23 Je m’étais d’abord livré à un recensement des manuscrits qui pointaient les vers où apparaissent les deux noms. Je n’aborderai néanmoins pas cet aspect. Je note simplement qu’environ la moitié des témoins signale le vers suivant : « Puis vendra Jehan Chopinel » (v. 10535), en le faisant débuter d’une lettrine pour le P.
24 Il n’en va pas de même du ms. fr. 24390 qui place la rubrique juste avant le vers : « Puis vendra Jehans Clopynel », ce qui ne me semble pas faire sens, même si le nom du continuateur apparaît ici.
25 Le texte de ces rubriques est le suivant (f. 71v) : « Ci dit jusques ou maistre Guillaume de Lorris fist de cest rommant » suivi du vers : « Ve cy Guillaume de Lorris » pour la première et : « Ci dit de maistre Jehan Clopinel dit de Meun ou il prit a faire du livre » suivi de : « Lors vendra Jehan Clopinel » pour la seconde. Il semble que l’attraction nominale soit ici la plus forte et qu’elle ait déterminé l’emplacement de ces rubriques qui, contrairement à ce qu’elles annoncent toutes deux, n’introduisent pas le texte de Guillaume ou de Jean.
26 C’est ce que précise la rubrique : « Comment li dieu d’Amors lisoit a mestre Jehan de Maun [sic] et a ses deciples ».

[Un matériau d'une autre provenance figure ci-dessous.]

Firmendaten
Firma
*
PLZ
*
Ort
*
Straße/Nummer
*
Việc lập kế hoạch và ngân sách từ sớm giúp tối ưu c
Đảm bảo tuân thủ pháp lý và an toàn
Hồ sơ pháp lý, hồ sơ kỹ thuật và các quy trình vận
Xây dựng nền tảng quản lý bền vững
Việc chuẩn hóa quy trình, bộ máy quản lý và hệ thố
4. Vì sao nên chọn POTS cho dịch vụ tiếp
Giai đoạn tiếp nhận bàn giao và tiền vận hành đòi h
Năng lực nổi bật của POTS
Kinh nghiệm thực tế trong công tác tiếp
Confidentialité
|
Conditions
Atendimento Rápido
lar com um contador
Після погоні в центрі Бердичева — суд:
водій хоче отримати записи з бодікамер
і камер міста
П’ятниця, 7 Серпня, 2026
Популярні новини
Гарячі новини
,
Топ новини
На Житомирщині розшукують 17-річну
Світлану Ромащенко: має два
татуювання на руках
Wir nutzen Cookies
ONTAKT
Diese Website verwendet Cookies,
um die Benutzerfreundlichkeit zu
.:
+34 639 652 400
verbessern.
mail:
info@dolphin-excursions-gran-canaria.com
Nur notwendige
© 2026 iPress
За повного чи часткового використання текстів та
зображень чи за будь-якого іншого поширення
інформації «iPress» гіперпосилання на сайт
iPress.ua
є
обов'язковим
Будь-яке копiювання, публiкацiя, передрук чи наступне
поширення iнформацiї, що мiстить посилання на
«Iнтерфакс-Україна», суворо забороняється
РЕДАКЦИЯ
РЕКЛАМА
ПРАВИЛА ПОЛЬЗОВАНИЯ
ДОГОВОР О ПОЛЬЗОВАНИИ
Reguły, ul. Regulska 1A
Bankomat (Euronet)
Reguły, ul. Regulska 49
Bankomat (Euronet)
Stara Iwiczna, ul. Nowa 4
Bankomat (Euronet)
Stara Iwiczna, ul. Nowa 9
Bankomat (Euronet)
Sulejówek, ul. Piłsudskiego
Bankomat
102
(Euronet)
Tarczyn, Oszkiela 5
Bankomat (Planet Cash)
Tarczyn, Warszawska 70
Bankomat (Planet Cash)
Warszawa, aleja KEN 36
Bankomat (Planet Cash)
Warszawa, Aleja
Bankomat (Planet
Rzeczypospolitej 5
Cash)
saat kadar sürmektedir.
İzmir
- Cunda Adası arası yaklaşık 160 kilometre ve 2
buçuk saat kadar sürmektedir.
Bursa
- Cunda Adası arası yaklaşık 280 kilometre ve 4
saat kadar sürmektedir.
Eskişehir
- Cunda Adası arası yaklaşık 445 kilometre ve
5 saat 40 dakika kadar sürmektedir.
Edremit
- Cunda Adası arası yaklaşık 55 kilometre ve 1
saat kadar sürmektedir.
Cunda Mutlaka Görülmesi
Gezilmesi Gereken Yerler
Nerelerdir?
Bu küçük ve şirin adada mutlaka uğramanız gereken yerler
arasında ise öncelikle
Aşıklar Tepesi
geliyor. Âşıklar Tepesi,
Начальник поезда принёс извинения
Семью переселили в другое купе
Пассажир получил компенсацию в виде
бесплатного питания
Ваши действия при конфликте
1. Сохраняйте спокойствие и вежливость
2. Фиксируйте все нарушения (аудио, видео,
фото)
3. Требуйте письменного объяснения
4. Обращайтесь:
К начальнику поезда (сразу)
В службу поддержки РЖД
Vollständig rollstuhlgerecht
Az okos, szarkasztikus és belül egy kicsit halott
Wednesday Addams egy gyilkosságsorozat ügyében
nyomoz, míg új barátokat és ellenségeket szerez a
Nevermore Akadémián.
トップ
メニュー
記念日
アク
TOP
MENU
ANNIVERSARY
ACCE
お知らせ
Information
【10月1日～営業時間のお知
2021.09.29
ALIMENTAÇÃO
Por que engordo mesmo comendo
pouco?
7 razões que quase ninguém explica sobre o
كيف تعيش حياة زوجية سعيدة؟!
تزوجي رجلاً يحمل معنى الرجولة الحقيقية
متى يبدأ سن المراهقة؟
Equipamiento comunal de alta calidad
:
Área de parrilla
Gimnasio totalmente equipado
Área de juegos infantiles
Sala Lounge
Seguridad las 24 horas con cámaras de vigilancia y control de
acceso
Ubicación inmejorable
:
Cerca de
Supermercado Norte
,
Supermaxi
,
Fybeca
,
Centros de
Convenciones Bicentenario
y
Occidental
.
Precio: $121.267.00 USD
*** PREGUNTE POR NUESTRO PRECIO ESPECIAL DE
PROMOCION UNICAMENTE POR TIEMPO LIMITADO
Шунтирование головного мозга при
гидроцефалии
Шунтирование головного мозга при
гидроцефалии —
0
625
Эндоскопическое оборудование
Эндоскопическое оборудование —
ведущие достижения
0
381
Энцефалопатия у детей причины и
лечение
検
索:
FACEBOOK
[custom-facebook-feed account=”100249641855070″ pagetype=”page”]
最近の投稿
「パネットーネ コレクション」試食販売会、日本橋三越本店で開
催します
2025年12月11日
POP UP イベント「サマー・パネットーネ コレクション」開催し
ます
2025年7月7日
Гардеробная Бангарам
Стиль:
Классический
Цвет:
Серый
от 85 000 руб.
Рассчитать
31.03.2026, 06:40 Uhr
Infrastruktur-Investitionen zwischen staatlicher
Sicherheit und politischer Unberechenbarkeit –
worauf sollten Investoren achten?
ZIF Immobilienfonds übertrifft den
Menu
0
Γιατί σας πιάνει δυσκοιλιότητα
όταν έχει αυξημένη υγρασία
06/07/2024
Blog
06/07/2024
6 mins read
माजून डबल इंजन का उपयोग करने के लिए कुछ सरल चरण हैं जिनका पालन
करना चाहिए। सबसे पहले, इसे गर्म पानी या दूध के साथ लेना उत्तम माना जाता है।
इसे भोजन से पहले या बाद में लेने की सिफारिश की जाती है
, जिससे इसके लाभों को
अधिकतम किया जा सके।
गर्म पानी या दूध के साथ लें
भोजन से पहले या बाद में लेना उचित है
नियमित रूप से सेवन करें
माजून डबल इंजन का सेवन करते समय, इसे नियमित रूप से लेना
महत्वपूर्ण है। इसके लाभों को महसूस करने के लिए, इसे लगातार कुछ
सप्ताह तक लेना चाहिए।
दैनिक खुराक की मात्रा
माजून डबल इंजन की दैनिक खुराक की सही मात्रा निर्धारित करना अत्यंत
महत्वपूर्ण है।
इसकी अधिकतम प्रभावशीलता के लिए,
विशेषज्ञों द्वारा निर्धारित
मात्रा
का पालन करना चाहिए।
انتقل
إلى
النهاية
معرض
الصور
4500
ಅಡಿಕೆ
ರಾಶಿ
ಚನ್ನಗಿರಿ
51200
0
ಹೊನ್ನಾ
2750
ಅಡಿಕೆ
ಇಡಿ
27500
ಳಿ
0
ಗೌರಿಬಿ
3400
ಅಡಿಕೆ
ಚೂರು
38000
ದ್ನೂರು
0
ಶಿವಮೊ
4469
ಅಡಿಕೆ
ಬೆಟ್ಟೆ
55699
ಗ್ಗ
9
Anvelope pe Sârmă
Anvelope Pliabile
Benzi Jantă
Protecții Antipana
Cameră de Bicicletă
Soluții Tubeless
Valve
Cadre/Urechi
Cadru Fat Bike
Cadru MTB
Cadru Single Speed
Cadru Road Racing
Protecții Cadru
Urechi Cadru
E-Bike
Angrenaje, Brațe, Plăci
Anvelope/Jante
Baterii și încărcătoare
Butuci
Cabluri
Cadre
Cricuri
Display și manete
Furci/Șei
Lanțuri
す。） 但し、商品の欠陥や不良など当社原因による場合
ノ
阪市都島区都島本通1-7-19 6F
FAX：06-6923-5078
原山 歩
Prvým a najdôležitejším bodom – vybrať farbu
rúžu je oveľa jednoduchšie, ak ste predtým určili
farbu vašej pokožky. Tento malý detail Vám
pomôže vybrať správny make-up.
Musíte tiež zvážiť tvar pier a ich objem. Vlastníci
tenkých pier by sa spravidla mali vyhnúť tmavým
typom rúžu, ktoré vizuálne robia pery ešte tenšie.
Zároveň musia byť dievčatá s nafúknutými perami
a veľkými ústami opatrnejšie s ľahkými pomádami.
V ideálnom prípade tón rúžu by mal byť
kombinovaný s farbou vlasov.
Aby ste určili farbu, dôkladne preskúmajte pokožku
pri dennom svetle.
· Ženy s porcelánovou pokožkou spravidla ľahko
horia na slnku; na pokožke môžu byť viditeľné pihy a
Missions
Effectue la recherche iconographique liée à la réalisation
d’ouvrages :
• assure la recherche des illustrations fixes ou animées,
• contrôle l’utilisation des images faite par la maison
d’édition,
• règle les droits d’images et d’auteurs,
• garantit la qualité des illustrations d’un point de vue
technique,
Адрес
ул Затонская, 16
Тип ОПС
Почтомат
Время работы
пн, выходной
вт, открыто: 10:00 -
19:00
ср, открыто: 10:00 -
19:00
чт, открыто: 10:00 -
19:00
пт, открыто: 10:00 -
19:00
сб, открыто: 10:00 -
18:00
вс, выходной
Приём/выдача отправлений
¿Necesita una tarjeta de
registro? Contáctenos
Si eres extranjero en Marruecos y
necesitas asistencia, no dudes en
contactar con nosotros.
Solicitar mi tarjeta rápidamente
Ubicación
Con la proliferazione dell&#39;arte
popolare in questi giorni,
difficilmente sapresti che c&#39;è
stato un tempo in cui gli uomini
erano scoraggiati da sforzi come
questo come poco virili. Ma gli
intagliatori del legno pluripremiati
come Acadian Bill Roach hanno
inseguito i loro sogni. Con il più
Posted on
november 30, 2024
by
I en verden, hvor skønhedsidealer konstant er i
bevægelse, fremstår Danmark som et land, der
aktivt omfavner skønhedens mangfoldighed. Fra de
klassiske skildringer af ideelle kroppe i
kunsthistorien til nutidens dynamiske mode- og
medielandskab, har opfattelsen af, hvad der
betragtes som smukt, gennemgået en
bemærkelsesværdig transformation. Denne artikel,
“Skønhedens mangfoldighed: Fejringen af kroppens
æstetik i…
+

27 Un peu comme ce qui a été noté auparavant, on pourrait voir dans cette image une illustration de Jean, lecteur de Guillaume. Sinon l’identité du personnage reste plus obscure.
28 Herman Braet commente cette image dans son article, cf. art. cit., p. 88.
29 Une rubrique donne le commentaire de cette image, mais placée au bas du f. 85. Le texte en est le suivant : « Ci parle le dieu d’Amours comme Guillaume de Lorris mourut et comme maistre Jehan Chopinel dit de Meun parsuit ce livre ».